> [DOCUMENT EXTRACT]
Decision: The Seventh Circuit affirmed the district court’s decision. The court noted several key principles of insurance law that governed its analysis of the issue:
**An insurer’s duty to defend is broader than its duty to indemnify (pay damages).
**The insurer can refuse to provide a defense only “if the allegations of the underlying complaint preclude any possibility of coverage.”
**A policy exclusion will apply only if it is free from doubt that it precludes coverage.
**The reviewing court may look beyond the underlying complaint, to any third-party complaints, to determine the duty to defend, as long as such third-party complaints are not self-serving.
Any doubts about the duty to defend are resolved in favor of the insured.
With respect to the “arising out of” limitation in the policy, the Seventh Circuit concluded that the limitation “does not keep Columbia off the hook to defend” because the underlying injury lawsuit suggests, and does not foreclose the possibility, “that some fault lies with TDH.” For example, the allegations of the injury lawsuit referred to inadequate owner/CM supervision resulting in “subcontractors”—presumably an oblique reference to TDH—engaging in the unsafe practice of not covering or guarding dangerous floor openings during construction.

> [DATA PROVIDED]

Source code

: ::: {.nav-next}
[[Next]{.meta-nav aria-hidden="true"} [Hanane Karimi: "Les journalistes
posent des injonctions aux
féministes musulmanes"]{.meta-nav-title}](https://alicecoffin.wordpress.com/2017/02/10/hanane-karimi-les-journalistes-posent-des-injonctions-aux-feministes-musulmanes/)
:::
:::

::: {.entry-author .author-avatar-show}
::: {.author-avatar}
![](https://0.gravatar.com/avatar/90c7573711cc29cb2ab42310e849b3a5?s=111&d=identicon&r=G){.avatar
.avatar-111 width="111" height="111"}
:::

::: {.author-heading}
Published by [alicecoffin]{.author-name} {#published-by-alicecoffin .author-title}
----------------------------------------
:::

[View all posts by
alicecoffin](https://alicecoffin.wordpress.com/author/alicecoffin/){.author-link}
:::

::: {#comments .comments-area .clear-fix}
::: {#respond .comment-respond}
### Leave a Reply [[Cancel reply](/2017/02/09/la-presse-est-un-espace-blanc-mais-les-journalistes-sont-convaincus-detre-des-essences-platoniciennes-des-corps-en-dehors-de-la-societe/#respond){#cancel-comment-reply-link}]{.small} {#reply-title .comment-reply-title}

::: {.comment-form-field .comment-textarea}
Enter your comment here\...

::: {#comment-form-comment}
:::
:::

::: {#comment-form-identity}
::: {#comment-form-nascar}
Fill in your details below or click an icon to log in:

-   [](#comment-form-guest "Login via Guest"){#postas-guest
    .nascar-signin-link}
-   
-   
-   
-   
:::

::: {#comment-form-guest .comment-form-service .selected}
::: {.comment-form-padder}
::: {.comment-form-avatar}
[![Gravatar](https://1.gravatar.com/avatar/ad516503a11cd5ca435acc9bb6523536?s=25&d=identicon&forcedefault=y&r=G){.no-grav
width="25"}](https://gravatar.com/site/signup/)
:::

> [INSTRUCTIONS FOR THE TASK] Carry on with the court decision on the insurer's duty to defend, beginning right after its final sentence.

> [WRITTEN REPLY]
Also relevant to the analysis were the allegations by other defendants against TDH. The defendants in the injury lawsuit had filed third-party complaints against TDH, contending that TDH negligently failed to maintain safe conditions in its work area. Although allegations by the owner and CM would be disregarded as self-serving, the similar allegations by other defendants provided support for a holding that the injuries arose at least in part out of TDH’s operations.
Comment: An additional insured has less protection than a primary insured (policyholder) has; in particular, as this case shows, under a typical policy an additional insured must first establish that the liability to which it is exposed has a connection back to the primary insured’s operations. In the construction project context this will ordinarily not be difficult to establish, as long as “the underlying allegations do not preclude the possibility of coverage.” In some cases, of course, the wording of the underlying complaint may preclude coverage, by describing alleged wrongdoing that is wholly independent of the activities of the primary insured, but this will be the exception.
Because the insurance company’s duty to defend is broader than its duty to indemnify, it is possible to establish a threshold defense obligation because the underlying allegations do not preclude the possibility of coverage, but later, as the case develops, to reach the conclusion that the additional insured is not entitled to coverage. The Seventh Circuit pointed this out: “As the district court correctly concluded, the issue of indemnity can wait.”
The subcontract clause requiring TDH to name the owner and CM as additional insureds was reasonably clear and not in dispute; a confirming certificate of insurance was required, and TDH furnished it.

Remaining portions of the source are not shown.